# WORK TO COMPLETE
Given the records below, would you repeat exactly the lines that begin at the one containing "left knee: (825, 455)" and end at the one containing "left hip: (761, 420)", inclusive?

Pixel coordinate listings
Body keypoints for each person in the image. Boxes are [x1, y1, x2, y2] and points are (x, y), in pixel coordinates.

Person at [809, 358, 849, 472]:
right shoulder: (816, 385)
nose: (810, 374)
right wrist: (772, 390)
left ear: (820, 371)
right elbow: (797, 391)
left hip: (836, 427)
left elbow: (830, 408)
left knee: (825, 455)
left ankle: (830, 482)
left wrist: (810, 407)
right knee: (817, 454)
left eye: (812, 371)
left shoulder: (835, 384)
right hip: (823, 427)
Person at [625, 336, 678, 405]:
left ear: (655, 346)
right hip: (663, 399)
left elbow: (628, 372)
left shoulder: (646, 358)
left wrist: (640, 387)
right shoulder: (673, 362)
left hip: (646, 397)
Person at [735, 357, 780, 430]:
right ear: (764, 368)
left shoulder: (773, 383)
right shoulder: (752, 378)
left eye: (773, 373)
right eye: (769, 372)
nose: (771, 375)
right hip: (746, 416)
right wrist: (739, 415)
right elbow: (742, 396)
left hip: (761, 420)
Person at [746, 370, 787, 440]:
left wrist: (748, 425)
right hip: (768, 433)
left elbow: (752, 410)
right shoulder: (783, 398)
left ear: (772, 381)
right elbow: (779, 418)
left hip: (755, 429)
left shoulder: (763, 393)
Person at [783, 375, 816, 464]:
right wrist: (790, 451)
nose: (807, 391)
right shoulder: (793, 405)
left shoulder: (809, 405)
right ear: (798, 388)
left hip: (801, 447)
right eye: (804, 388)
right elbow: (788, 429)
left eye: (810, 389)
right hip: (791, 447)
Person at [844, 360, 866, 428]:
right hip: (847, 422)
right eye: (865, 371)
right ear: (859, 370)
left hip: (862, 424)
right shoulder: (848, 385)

--

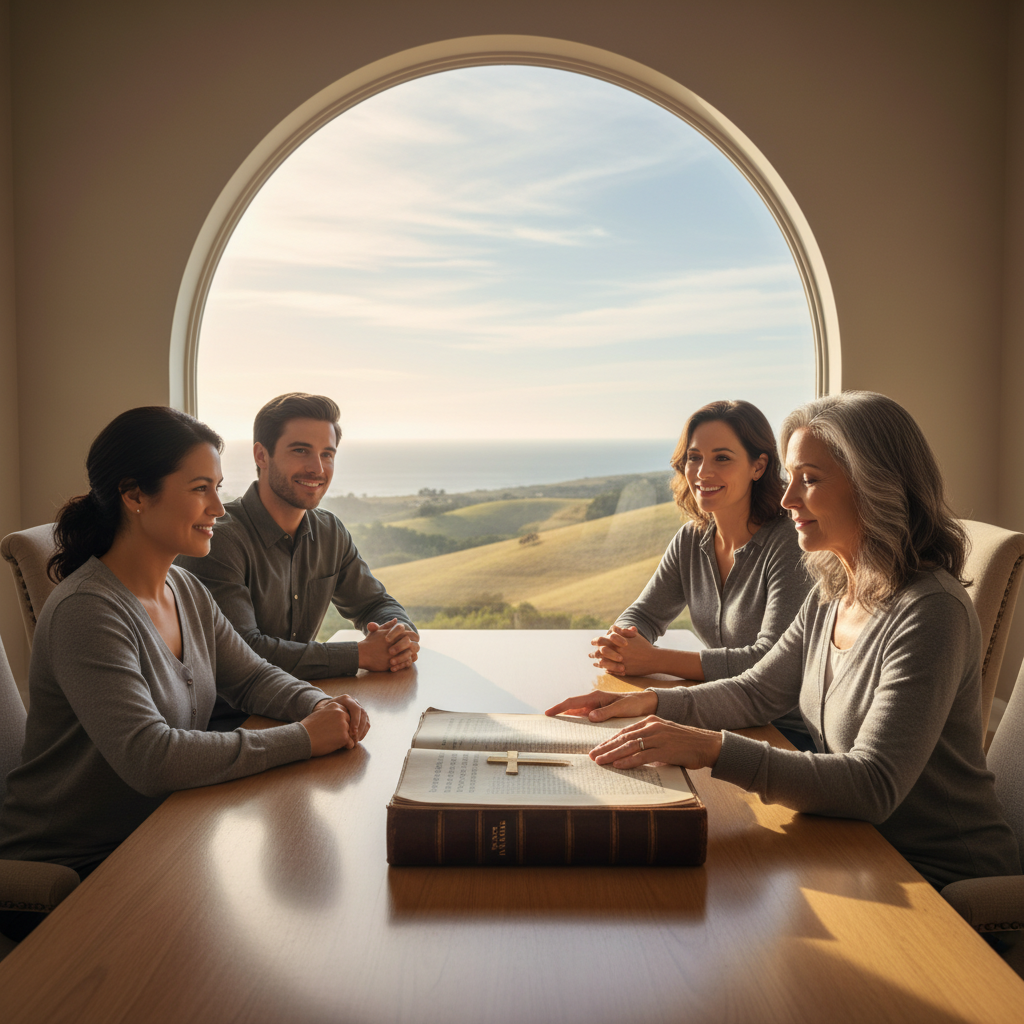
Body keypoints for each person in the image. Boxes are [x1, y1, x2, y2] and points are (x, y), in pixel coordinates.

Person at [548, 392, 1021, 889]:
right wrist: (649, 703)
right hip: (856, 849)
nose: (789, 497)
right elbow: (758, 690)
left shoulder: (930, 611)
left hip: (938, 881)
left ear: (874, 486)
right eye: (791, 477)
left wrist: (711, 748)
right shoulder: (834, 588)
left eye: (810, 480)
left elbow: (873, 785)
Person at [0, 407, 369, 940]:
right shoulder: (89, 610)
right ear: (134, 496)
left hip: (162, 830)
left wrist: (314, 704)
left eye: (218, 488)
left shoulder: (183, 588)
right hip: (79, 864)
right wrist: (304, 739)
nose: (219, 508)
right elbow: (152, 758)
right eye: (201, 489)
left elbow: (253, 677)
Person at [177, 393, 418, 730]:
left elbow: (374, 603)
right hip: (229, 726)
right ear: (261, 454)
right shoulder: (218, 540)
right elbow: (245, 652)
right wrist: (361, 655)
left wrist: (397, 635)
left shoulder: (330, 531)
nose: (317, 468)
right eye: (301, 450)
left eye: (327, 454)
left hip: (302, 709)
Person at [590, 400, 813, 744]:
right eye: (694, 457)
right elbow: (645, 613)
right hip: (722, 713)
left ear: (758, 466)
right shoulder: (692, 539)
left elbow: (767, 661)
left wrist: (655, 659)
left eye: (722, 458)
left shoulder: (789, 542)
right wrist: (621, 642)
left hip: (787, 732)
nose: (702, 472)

# ANSWER SPACE
left knee: (825, 455)
left ankle: (830, 482)
left wrist: (810, 407)
right knee: (817, 454)
left eye: (812, 371)
left shoulder: (835, 384)
right hip: (823, 427)
Person at [625, 336, 678, 405]:
left ear: (655, 346)
right hip: (663, 399)
left elbow: (628, 372)
left shoulder: (646, 358)
left wrist: (640, 387)
right shoulder: (673, 362)
left hip: (646, 397)
Person at [735, 357, 780, 430]:
right ear: (764, 368)
left shoulder: (773, 383)
right shoulder: (752, 378)
left eye: (773, 373)
right eye: (769, 372)
nose: (771, 375)
right hip: (746, 416)
right wrist: (739, 415)
right elbow: (742, 396)
left hip: (761, 420)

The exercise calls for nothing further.